Von einer Pandemie als Gefahr für die Menschheit zu reden ist ohnehin reine Panikmache. Auf diesem Planeten leben etwa 9 Milliarden Menschen . Selbst Hunderttausend Grippeopfer sind keine Gefahr für die Menschheit als solche (Man möchte natürlich nicht zu den Opfern gehören).
Deutschland mit seiner sinkenden Bevölkerungszahl ist auf dem richtigen Weg. Und das ganz ohne Geburtenkontrolle und andere Zwangsmassnahmen. Wohlstand und funktionierende soziale Netze haben das erreicht. Umso mehr bedrohen lasche Lebensmittelkontrollen, Armut und soziale Verwahrlosung das Erreichte wieder. Der Anstieg der Tbc-Fälle (aus Russland eingeschleppt) sollte uns allen genug Warnung sein.
Ist doch wohl nur natürlich, daß bei dem Ausbruch einer neuen, potentiell gefährlichen Krankheit erstmal eine verstärkte berichterstattung erfolgt. Sobald ein gewisser Kenntnisstand vermittelt wurde, reduziert sich das wieder, wie schon seinerzeit bei der Vogelgrippe. Es sei denn, daß sich die Schweinegrippe tatsächlich wesentlich stärker verbreitet und zu hohen Todeszahlen führt. In diesem Fall werden wir wohl alle über alle neuen Entwicklungen informiert sein wollen.

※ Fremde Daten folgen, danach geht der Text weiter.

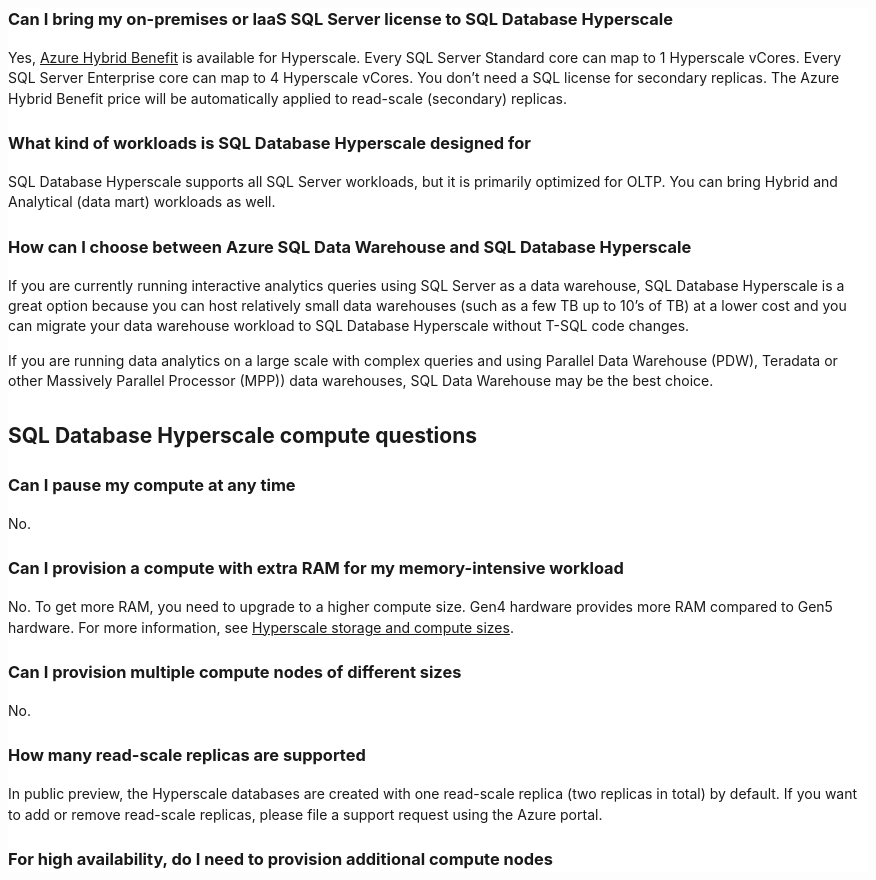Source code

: ### Can I bring my on-premises or IaaS SQL Server license to SQL Database Hyperscale

Yes, [Azure Hybrid Benefit](https://azure.microsoft.com/pricing/hybrid-benefit/) is available for Hyperscale. Every SQL Server Standard core can map to 1 Hyperscale vCores. Every SQL Server Enterprise core can map to 4 Hyperscale vCores. You don’t need a SQL license for secondary replicas. The Azure Hybrid Benefit price will be automatically applied to read-scale (secondary) replicas.

### What kind of workloads is SQL Database Hyperscale designed for

SQL Database Hyperscale supports all SQL Server workloads, but it is primarily optimized for OLTP. You can bring Hybrid and Analytical (data mart) workloads as well.

### How can I choose between Azure SQL Data Warehouse and SQL Database Hyperscale

If you are currently running interactive analytics queries using SQL Server as a data warehouse, SQL Database Hyperscale is a great option because you can host relatively small data warehouses (such as a few TB up to 10’s of TB) at a lower cost and you can migrate your data warehouse workload to SQL Database Hyperscale without T-SQL code changes.

If you are running data analytics on a large scale with complex queries and using Parallel Data Warehouse (PDW), Teradata or other Massively Parallel Processor (MPP)) data warehouses, SQL Data Warehouse may be the best choice.
  
## SQL Database Hyperscale compute questions

### Can I pause my compute at any time

No.

### Can I provision a compute with extra RAM for my memory-intensive workload

No. To get more RAM, you need to upgrade to a higher compute size. Gen4 hardware provides more RAM compared to Gen5 hardware. For more information, see [Hyperscale storage and compute sizes](sql-database-vcore-resource-limits-single-databases.md#hyperscale-service-tier-preview).

### Can I provision multiple compute nodes of different sizes

No.

### How many read-scale replicas are supported

In public preview, the Hyperscale databases are created with one read-scale replica (two replicas in total) by default. If you want to add or remove read-scale replicas, please file a support request using the Azure portal.

### For high availability, do I need to provision additional compute nodes
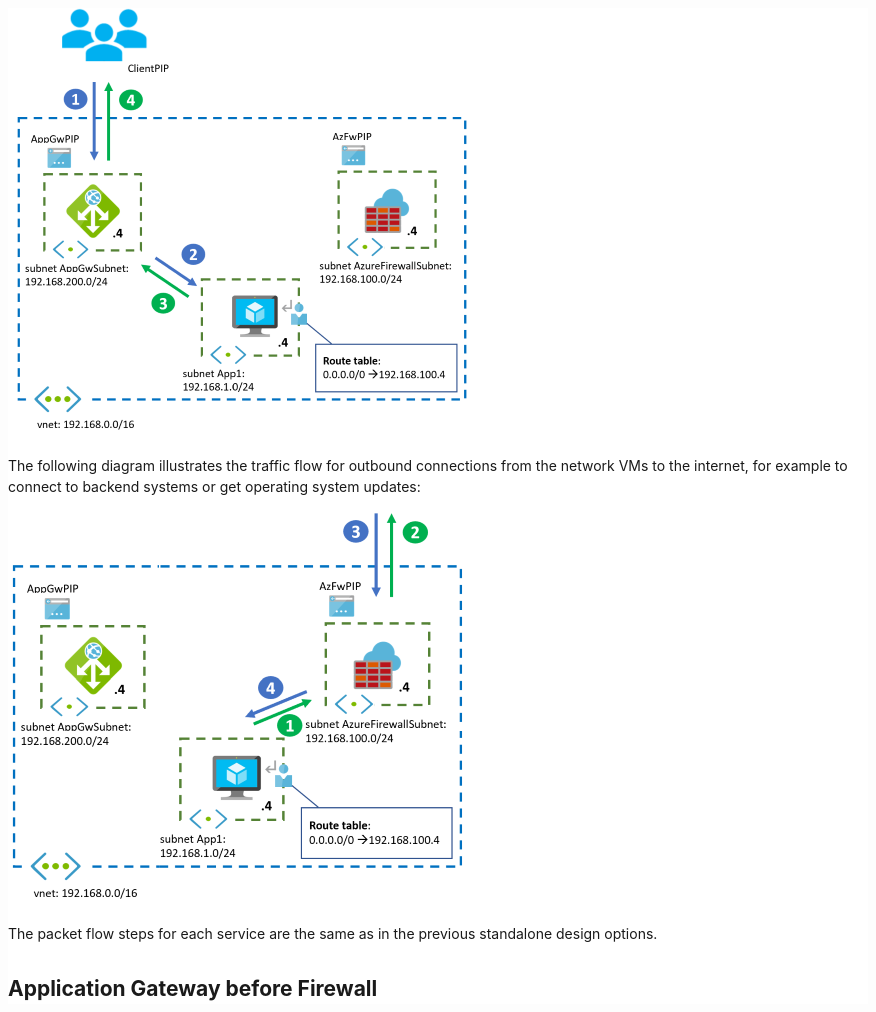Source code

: ![Application Gateway and Azure Firewall in parallel, ingress flow](./images/design3_ingress_500.png)

The following diagram illustrates the traffic flow for outbound connections from the network VMs to the internet, for example to connect to backend systems or get operating system updates:

![Application Gateway and Azure Firewall in parallel, egress flow](./images/design3_egress_500.png)

The packet flow steps for each service are the same as in the previous standalone design options.

## Application Gateway before Firewall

Also, das Gerede über "Panikmache" finde ich angesichts der auf Fakten zentrierten Berichterstattung für überzogen. Und wer gar äußert, dies wäre eine gezielte Aktion um von anderen Problemen abzulenken, macht sich in meinen Augen lächerlich. Nichts gegen eine "vernünftige" Verschwörungstheorie, die auf nachprüfbaren Indizien beruht (schließlich gibt es ja echte Verschwörungen), aber mit nix in der Hand gleich eine globale Manipulation der Medien zu vermuten wirkt doch paranoid.
@ s.kraut:
Meine Anmerkung bezog sich auf den Kommentar von Kunibert Hurtig "Influenza A II". Wenn man schon mit Fachbegriffen um sich haut, dann sollte man sie selbst verstehen und erklären können.
Gruß
Hier ein bisschen Futter für die Verschwörungstheoretiker: Vielleicht ist das Killervirus eine Maßnahme zur Reduktion der Arbeitslosenquote in Zeiten der Wirtschaftskrise.